==== EXTRACT
Dynamic Confinement: Min Angular Velocity of Object for Solid Behaviour

In summary, the conversation discusses the minimum angular velocity required for an object to behave solid to various objects. This involves a 2-dimensional geometry problem and the concept of conservation of angular momentum may be used to calculate the minimum velocity. However, a more detailed mathematical analysis is necessary to fully understand and solve the problem.
  • #1
carmicheal99@ya
2
0
What is the minumum angular velocity of an object to behave solid to various objects?

I've tasked myself with determining the rotational velocity (omega) for (n) vertical beams rotating a distance (r) from common axis such that particles moving at a linear velocity (v) with a radius of (p) may not pass through the area generated by revolving the beams. To simplify things; thickness, length and mass of all objects have been neglected leaving that for later engineering challenges as such this is a 2 dimensional geometry problem now.

Another conceptual way to ask this would be: how fast must a fan spin so that a ball thrown at it will always bounce back? Or possibly how fast must a ring spin before you can touch it without losing a finger.
========
==== DATASET ENTRIES
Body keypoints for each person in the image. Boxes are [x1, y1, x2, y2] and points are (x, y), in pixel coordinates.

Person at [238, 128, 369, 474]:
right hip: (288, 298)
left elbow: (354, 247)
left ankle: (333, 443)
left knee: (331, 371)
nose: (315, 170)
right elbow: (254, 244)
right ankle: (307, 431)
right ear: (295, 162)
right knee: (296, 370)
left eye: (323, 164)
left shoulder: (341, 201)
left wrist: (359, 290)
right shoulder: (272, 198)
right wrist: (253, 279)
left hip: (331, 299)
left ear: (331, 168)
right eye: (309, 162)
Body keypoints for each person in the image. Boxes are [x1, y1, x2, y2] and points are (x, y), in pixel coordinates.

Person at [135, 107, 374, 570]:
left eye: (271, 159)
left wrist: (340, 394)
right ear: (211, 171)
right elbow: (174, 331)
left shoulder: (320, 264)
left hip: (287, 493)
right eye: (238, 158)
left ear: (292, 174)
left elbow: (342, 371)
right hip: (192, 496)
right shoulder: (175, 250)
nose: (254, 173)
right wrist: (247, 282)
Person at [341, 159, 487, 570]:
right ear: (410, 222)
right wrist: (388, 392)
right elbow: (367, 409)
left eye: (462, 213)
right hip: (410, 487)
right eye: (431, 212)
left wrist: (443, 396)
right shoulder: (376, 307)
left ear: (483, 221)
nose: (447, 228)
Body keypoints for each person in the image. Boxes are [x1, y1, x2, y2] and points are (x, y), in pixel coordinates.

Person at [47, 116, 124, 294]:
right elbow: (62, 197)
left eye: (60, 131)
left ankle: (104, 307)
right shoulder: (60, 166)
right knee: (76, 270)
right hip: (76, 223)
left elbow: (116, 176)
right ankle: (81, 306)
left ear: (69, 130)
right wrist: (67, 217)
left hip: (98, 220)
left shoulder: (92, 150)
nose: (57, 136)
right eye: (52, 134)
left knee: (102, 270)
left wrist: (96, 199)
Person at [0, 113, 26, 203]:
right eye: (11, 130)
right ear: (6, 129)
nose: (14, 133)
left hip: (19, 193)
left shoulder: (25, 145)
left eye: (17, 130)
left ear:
========
TASKS FOR THIS EXERCISE:
(a) In the spinning-beam thread, what concept does the summary say may be used to calculate the minimum velocity?
(b) What symbols does the spinning-beam thread define for its problem, and what does each one stand for?
(c) Could you resume the spinning-beam thread from its last sentence?
This data comes from a different source than the spinning-beam thread.

RESULTS IN ORDER:
(a) Conservation of angular momentum.

(b)
- omega: the rotational velocity
- n: the number of vertical beams
- r: the distance of the beams from the common axis
- v: the linear velocity of the particles
- p: the radius of the particles

(c)
I started with the perimeter of the circle divided by the number of open sections made by placing the beams equidistant from one another then subtracting off the width of the beam and the diameter of the particle. This leaves the open space that must be traversed by the beams in time (t).

A little rearranging yields:
phi = ((2*pi*r)/n - r*theta - 2*p)/r
where:
phi = angle traversed by the beam to prevent passage of the particle

Solving the linear velocity for time to cross this gap and realizing that the time is the same for angular velocity to move the beam into position.

t = r/v = phi/omega

Work this out to obtain:
omega = -((theta*n - 2*pi)*r + 2*n*p)*v/(n*r*p)

Where:
theta = the angle covered by the width of the beam ----> width = r*phi
n = number of beams
pi = 3.14159...
r = radius of circle generated by revolving beams
v = linear velocity of particle
p = radius of particle

After analyzing this equation to see if it describes the behavior I want, it breaks down by yielding extremely fast velocities (tangential velocities >> c) for small particles. My question after all this background information is: What would be the next logical step in my studies to get around this particle model breakdown?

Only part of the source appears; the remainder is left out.